After an html page is loaded the script is executed and an event listener is added to
listen on the hot key Ctrl + Shift + F. When this event is observed, the dialogue
is inserted into the existing DOM document, overlaying the existing content because of it's z-index.
The dialogue itself has two buttons that get an event listener (click) attached.
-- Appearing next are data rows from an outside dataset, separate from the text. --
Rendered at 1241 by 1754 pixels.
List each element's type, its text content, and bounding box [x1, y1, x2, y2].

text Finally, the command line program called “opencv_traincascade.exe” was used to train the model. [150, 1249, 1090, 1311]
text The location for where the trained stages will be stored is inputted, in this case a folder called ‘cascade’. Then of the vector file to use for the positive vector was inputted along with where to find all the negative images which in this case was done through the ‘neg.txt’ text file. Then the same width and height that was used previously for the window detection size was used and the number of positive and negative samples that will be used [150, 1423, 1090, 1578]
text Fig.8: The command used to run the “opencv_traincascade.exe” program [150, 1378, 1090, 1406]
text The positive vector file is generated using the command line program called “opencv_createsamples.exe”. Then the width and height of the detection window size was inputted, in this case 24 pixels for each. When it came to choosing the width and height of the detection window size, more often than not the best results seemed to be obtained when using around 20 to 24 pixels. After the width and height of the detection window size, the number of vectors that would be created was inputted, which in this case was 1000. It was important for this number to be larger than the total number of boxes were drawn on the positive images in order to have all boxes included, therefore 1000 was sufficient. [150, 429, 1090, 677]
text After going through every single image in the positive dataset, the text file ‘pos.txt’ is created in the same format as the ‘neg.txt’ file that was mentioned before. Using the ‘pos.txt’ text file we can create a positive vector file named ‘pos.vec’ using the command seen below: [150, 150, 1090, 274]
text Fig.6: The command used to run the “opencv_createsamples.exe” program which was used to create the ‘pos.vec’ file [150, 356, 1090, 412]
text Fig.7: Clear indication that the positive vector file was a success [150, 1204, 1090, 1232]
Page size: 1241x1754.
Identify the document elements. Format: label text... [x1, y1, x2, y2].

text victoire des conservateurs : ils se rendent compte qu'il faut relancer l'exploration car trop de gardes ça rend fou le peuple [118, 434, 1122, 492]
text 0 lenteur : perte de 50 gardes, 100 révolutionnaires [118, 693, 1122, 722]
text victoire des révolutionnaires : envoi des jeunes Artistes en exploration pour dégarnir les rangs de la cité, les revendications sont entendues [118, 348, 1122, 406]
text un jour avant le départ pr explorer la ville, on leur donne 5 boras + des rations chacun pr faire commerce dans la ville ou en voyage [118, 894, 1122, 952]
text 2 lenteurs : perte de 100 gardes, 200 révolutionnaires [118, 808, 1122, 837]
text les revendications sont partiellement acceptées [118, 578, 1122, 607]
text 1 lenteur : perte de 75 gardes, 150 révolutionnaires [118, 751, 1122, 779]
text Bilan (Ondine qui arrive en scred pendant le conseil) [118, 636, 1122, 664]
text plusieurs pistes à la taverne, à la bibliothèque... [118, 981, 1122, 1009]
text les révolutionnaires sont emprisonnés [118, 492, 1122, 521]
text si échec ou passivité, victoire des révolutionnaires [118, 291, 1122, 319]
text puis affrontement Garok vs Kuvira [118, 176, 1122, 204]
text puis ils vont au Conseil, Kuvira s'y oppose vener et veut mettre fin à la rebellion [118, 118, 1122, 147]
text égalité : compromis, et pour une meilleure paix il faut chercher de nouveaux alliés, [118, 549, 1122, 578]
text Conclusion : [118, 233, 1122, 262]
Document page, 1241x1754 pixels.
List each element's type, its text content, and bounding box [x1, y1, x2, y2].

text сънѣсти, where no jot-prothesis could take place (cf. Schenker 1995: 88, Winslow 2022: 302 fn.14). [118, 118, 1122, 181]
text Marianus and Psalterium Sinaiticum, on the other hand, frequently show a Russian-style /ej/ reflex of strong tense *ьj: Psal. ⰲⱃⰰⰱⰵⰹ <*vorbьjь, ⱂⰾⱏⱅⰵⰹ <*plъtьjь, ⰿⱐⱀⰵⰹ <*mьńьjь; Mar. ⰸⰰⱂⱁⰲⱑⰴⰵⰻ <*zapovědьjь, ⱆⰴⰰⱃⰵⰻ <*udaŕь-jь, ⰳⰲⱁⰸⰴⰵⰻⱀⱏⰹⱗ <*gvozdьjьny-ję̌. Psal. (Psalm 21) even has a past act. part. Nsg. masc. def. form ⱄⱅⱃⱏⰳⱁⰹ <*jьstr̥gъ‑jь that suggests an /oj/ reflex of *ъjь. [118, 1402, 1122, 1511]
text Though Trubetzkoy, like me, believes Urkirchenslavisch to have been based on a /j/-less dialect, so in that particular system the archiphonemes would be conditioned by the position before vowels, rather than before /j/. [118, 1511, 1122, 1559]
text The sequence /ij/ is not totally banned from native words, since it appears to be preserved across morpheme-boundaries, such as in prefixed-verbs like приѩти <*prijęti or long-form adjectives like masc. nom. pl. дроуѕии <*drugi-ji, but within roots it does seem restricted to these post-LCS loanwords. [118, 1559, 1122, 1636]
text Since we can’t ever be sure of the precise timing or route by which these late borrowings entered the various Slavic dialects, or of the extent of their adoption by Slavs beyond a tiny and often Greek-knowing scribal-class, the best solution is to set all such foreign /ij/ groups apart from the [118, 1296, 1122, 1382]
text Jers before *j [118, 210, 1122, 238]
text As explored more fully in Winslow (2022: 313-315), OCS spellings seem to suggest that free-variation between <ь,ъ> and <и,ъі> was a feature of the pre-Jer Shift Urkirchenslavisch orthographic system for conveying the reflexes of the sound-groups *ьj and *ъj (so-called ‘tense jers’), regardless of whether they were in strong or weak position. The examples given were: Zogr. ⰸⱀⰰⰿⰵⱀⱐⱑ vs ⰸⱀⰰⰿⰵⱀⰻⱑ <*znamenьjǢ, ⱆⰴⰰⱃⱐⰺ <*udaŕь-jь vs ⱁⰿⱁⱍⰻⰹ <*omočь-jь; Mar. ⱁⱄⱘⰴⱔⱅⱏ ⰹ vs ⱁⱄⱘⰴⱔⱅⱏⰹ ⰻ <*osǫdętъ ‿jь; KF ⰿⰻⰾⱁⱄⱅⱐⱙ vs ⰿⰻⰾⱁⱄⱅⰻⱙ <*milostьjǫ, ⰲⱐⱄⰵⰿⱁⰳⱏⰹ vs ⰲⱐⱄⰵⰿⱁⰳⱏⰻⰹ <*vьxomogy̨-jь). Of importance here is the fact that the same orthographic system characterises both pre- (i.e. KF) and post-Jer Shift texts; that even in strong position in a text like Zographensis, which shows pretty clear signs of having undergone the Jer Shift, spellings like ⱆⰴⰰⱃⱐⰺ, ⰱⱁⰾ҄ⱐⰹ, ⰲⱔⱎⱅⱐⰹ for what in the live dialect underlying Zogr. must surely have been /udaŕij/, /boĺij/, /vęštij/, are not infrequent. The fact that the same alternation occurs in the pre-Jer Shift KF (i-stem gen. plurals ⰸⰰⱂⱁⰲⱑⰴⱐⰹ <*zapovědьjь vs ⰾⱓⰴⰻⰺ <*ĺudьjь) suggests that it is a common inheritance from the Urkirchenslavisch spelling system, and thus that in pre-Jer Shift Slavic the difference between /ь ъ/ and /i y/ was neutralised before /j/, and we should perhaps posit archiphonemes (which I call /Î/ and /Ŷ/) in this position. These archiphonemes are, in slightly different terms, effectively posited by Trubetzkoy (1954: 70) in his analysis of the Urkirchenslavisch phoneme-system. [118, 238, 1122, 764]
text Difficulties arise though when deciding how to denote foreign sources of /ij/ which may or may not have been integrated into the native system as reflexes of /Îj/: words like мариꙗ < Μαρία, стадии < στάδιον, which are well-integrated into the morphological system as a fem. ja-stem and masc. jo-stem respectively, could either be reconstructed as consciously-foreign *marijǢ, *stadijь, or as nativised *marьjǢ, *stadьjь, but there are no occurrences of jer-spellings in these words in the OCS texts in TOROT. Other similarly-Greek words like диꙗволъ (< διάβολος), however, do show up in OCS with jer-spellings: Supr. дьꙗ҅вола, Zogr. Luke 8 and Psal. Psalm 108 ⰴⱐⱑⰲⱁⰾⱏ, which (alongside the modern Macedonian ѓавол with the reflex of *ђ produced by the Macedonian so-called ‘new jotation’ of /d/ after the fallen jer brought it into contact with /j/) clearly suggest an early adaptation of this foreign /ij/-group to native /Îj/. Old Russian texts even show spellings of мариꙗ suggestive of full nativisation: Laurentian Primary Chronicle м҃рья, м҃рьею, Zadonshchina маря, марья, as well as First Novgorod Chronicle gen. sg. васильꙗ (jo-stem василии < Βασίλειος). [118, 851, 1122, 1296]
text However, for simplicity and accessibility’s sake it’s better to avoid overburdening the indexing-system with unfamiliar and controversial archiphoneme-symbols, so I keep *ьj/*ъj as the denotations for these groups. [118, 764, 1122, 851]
In either case the dialogue is hidden on the click. When the submit button is clicked,
the form data is collected and passed onto the call to savePageAndAssets() and then
the work is done.
Saving the downloaded pages and assets
Whenever a page or asset is downloaded, it must be saved somewhere. As far as I know within the javascript you cannot write to the file system. The idea was to post the data to some other URL. In this case, I have a local webserver in PHP and a script that handles the POST requests to store the data locally.
<?php
/**
* Accepts a path and file name im the query string in file and saved the content
* from the POST request.
* Examples:
* curl -X POST "http://localhost:3000?file=logs/test.json" \
* -H "Content-Type: application/json" \
* -d '{"hello":"world","time":"2025-09-12"}'
* curl -X POST "http://localhost:3000?file=uploades/2025/picture.jpg" \
* --data-binary @my-pricture.jpg
*/
$dataDir = __DIR__ . DIRECTORY_SEPARATOR . 'data' . DIRECTORY_SEPARATOR;
header('Content-Type: application/json');
// Check if form was submitted via POST
if ($_SERVER["REQUEST_METHOD"] !== "POST") {
echo json_encode([
'res' => 3,
'msg' => "Invalid request method.",
]);
exit;
}
// Check for filename in query string
if (!isset($_GET['file']) || empty($_GET['file'])) {
echo json_encode([
"res" => 2,
"msg" => "Missing file parameter."
]);
exit;
}
$filename = $_GET['file'];
// Resolve safe path
$targetDir = $dataDir . dirname($filename);
$realBase = realpath($dataDir);
if ($realBase === false) {
mkdir($dataDir, 0777, true);
$realBase = realpath($dataDir);
}
$realTarget = realpath($targetDir);
if ($realTarget === false) {
mkdir($targetDir, 0777, true);
$realTarget = realpath($targetDir);
}
// Security check: prevent directory traversal
if (strpos($realTarget, $realBase) !== 0) {
echo json_encode([
"res" => 1,
"msg" => "Invalid file path."
]);
exit;
}
$filepath = $dataDir . $filename;
// Get raw POST body
$rawBody = file_get_contents("php://input");
if ($rawBody === false || $rawBody === '') {
echo json_encode([
"res" => 4,
"msg" => "Empty request body."
]);
exit;
}
// Try saving the raw body
if (file_put_contents($filepath, $rawBody, LOCK_EX) !== false) {
echo json_encode([
"res" => 0,
"msg" => "Data saved successfully.",
"file" => $filename,
"size" => strlen($rawBody)
]);
} else {
echo json_encode([
"res" => 5,
"msg" => "Failed to save data."
]);
}
Ideally, you'd save that file as index.php and in the same directory start a webserver
with php -S localhost:3000. That's it. Inside the script there are two sample calls that
help you to check that the server works and actually stores the data correctly that are sent.
Conclusion
This project was a proof of concept. At the end it didn't bypass the Cloudflare bot detection. I still can't download a captach protected site. However, it was a good chance to try out something new and event if that didn't work, maybe get inspiration on how to solve other problems in the future.